A: --batch-size is the logical batch the scheduler accepts; --ubatch-size is the physical micro-batch actually computed in one pass. For embeddings, lower --ubatch-size to 32-64 to cap peak attention memory while keeping --batch-size larger for throughput.
Q: My Ollama embeddings crash with caching disabled but unable to fit entire input in a batch. What now?
A: That panic appears on Ollama v0.13.0–v0.13.2 (it works on v0.12.11). As of June 2026, either downgrade with ollama --version confirming the build, or lower the runner batch via a Modelfile PARAMETER num_batch 64 and bound context with PARAMETER num_ctx 2048 in the same Modelfile.
Q: Should I use /api/embed or /api/embeddings?
A: Use /api/embed.
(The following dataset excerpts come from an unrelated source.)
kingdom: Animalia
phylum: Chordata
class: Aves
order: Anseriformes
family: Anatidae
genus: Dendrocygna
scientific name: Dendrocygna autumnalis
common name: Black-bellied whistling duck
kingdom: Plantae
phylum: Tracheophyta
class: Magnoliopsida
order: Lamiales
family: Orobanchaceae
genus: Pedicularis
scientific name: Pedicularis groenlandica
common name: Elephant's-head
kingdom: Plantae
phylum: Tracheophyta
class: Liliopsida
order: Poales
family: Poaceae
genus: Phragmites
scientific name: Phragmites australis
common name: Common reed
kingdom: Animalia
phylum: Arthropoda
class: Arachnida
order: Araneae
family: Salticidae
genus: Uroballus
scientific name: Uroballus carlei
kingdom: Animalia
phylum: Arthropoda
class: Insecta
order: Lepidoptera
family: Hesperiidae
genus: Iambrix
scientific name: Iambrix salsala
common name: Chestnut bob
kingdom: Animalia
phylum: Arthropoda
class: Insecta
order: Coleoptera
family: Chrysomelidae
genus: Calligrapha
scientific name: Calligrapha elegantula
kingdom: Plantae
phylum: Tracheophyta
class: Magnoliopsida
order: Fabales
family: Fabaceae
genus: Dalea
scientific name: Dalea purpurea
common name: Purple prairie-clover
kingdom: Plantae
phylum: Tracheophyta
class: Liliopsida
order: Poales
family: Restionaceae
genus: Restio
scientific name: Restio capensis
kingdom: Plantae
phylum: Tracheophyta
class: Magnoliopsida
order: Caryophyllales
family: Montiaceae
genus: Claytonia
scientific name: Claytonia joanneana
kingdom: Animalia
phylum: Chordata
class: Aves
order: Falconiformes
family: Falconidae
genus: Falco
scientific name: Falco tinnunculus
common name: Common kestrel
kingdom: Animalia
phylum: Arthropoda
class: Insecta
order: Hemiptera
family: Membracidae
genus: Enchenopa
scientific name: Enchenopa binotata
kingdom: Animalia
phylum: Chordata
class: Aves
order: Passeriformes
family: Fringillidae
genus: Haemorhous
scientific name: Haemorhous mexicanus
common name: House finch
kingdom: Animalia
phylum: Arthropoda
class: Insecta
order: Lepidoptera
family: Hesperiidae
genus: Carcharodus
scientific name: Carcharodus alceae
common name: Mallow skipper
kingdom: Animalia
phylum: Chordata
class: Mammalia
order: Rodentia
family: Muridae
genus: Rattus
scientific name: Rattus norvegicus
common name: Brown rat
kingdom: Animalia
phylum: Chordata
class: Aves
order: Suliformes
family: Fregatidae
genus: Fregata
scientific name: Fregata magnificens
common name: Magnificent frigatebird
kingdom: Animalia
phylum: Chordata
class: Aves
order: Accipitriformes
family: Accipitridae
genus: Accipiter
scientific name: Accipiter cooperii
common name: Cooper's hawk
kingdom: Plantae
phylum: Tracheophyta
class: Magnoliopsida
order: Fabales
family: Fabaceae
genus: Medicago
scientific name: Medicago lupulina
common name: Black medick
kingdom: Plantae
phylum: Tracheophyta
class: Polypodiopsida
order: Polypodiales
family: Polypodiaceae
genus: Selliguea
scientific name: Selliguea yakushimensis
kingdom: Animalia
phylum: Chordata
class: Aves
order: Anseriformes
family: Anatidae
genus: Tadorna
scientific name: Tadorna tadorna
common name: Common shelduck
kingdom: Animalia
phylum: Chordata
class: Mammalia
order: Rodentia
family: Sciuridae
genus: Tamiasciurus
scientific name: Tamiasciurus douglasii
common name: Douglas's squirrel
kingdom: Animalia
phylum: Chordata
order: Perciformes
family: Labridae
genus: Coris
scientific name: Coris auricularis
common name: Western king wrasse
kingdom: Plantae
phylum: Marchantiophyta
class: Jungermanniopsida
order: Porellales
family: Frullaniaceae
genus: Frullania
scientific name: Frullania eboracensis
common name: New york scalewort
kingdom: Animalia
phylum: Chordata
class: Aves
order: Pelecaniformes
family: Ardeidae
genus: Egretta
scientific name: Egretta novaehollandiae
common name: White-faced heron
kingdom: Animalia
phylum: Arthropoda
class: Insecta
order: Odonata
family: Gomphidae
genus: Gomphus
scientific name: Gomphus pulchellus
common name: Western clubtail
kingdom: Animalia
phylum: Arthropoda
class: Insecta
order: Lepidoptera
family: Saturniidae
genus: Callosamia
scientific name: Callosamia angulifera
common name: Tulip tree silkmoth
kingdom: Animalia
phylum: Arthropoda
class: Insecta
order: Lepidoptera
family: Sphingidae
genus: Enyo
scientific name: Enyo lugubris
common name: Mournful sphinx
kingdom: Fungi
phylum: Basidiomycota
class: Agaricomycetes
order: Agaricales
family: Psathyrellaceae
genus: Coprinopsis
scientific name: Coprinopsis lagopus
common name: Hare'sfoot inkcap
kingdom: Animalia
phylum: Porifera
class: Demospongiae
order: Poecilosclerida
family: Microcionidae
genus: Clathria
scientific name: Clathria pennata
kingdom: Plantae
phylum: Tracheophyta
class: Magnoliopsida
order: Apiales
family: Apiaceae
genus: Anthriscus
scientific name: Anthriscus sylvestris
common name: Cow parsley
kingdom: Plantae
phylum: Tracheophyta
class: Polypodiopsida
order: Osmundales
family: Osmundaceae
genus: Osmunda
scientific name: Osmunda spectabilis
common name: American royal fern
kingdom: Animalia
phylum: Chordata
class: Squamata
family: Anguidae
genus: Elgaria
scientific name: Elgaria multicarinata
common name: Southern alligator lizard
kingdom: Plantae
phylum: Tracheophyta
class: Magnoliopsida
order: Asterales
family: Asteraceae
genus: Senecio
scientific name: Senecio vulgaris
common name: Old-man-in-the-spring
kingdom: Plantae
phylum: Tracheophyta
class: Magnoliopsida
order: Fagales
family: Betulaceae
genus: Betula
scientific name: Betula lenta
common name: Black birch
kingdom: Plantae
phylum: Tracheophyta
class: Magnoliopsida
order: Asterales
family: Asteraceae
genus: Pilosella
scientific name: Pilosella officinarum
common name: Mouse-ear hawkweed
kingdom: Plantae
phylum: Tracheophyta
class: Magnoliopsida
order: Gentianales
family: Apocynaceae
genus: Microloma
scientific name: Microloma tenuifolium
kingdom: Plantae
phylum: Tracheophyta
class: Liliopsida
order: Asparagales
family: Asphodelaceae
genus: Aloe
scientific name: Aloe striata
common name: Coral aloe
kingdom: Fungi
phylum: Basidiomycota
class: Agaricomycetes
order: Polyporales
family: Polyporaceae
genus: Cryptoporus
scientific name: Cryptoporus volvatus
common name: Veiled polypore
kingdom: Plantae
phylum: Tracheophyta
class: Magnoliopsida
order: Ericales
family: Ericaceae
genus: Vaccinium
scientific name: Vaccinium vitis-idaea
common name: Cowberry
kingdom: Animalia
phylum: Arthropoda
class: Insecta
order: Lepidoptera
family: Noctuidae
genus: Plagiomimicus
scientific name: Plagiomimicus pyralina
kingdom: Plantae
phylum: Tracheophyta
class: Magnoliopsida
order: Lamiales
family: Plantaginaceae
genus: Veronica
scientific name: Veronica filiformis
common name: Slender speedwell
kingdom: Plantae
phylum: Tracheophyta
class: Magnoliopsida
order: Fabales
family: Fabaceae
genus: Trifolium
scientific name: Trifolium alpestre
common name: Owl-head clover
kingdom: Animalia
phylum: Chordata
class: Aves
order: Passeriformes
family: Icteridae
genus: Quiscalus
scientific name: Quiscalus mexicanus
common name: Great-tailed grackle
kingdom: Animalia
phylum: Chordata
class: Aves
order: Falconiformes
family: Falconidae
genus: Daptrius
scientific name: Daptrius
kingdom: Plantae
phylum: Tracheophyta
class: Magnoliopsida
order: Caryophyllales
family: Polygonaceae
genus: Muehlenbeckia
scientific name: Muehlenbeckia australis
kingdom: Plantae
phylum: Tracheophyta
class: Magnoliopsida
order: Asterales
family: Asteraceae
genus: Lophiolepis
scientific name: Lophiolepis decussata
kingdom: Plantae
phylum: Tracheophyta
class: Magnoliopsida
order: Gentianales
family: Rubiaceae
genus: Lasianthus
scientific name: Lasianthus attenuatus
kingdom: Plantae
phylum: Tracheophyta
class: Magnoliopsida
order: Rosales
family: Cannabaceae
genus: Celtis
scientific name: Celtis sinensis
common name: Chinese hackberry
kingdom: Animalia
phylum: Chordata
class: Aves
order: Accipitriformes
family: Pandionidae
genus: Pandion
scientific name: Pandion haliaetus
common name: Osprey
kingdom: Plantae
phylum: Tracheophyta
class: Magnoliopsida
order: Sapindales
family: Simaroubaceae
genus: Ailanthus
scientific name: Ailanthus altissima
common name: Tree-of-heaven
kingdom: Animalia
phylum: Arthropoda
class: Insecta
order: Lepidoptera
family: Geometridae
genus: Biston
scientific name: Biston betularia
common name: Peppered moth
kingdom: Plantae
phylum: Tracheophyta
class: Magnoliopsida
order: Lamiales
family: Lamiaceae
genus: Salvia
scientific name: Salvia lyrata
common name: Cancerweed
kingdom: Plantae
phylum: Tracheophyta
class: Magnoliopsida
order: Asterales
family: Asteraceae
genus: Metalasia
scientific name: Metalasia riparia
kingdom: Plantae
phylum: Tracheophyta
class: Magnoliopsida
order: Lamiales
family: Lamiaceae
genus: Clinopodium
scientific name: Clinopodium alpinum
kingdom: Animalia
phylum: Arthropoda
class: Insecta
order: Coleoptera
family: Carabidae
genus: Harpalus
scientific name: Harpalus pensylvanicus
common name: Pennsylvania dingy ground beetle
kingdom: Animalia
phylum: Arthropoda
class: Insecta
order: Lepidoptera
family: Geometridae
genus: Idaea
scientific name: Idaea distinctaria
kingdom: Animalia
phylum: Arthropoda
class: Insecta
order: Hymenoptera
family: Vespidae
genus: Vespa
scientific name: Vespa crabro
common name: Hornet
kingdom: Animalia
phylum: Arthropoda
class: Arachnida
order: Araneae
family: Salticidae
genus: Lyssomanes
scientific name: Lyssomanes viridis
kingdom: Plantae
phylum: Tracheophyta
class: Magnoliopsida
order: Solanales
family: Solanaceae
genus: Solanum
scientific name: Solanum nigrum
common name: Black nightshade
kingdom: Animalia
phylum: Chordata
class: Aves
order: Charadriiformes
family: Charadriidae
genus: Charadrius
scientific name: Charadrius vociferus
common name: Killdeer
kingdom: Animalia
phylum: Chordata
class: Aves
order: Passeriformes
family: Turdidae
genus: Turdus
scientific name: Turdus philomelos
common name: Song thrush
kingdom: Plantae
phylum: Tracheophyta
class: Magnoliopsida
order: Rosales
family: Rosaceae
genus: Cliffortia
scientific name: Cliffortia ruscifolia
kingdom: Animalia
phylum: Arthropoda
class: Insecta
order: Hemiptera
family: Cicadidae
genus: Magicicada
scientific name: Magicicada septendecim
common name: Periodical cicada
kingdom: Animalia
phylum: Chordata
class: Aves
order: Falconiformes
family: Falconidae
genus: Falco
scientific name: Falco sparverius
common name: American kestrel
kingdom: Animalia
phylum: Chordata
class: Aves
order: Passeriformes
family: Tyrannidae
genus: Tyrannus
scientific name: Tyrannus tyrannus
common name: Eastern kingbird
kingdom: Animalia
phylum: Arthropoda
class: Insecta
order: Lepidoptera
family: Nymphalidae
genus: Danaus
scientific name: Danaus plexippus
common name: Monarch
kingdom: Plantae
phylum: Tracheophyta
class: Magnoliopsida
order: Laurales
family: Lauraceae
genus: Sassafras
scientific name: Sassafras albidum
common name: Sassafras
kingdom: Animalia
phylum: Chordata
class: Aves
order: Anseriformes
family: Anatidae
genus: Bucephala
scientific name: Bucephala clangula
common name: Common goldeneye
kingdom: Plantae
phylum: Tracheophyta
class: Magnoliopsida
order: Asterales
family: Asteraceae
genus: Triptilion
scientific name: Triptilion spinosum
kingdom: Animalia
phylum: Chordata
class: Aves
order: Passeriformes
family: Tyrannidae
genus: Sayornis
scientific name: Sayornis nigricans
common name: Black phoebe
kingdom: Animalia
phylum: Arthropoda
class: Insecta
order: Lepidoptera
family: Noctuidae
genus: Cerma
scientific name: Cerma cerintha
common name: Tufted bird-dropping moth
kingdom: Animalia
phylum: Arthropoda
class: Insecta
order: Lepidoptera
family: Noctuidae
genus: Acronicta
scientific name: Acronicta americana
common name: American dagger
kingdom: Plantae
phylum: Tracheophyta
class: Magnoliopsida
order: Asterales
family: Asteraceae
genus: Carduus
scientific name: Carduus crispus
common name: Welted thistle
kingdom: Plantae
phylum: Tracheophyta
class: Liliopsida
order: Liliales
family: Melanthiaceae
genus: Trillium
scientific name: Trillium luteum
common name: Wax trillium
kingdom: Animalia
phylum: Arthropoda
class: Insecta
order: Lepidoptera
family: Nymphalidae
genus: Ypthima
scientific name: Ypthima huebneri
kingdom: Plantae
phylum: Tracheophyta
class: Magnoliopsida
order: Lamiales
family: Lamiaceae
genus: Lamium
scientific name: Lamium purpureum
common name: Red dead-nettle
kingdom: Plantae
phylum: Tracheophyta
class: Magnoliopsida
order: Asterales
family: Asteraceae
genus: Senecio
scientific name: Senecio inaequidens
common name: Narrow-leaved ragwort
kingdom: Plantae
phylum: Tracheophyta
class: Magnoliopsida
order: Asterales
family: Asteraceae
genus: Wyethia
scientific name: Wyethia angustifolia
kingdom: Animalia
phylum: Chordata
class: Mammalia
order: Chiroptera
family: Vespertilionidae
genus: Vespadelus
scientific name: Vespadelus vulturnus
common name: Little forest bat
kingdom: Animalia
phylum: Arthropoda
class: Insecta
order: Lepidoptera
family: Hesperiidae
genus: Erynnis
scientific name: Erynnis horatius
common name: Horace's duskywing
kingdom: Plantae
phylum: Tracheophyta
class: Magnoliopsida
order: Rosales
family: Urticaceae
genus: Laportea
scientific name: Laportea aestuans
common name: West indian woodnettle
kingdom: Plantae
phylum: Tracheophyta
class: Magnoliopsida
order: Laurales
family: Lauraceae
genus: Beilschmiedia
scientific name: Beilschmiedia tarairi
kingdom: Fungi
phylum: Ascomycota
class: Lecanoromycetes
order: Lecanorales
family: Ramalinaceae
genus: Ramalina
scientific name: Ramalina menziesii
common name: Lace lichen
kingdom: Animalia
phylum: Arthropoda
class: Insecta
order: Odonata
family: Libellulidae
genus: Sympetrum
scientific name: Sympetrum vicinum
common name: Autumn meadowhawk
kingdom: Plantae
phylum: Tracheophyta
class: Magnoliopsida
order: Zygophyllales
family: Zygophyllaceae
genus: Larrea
It accepts an input array (real batching), returns fp32, and L2-normalizes. The older /api/embeddings only takes one prompt string and skips normalization, so cosine similarity can be off if you mix the two.
Q: Why does the server crash only on the 50th batch, not the first?
A: Memory fragmentation. The first batches allocate and free memory, but the allocator hands back fragmented blocks. When a later batch needs one large contiguous region, the allocation fails. On Linux, setting MALLOC_ARENA_MAX=2 before launching can reduce fragmentation.
Q: I need a CPU-only embedding server — what batch size is safe?
A: On CPU with sentence-transformers, batch_size 1-4 is safe for long sequences and ~16 for short (128-token) chunks. Watch RAM with htop; if the process nears your system RAM limit, halve the batch.
Q: Can I run embeddings and generation on one llama-server instance? A: Not recommended. The instance allocates a fixed KV cache at startup tuned for either generation (large autoregressive cache) or embedding (no autoregressive cache). Run separate instances on different ports.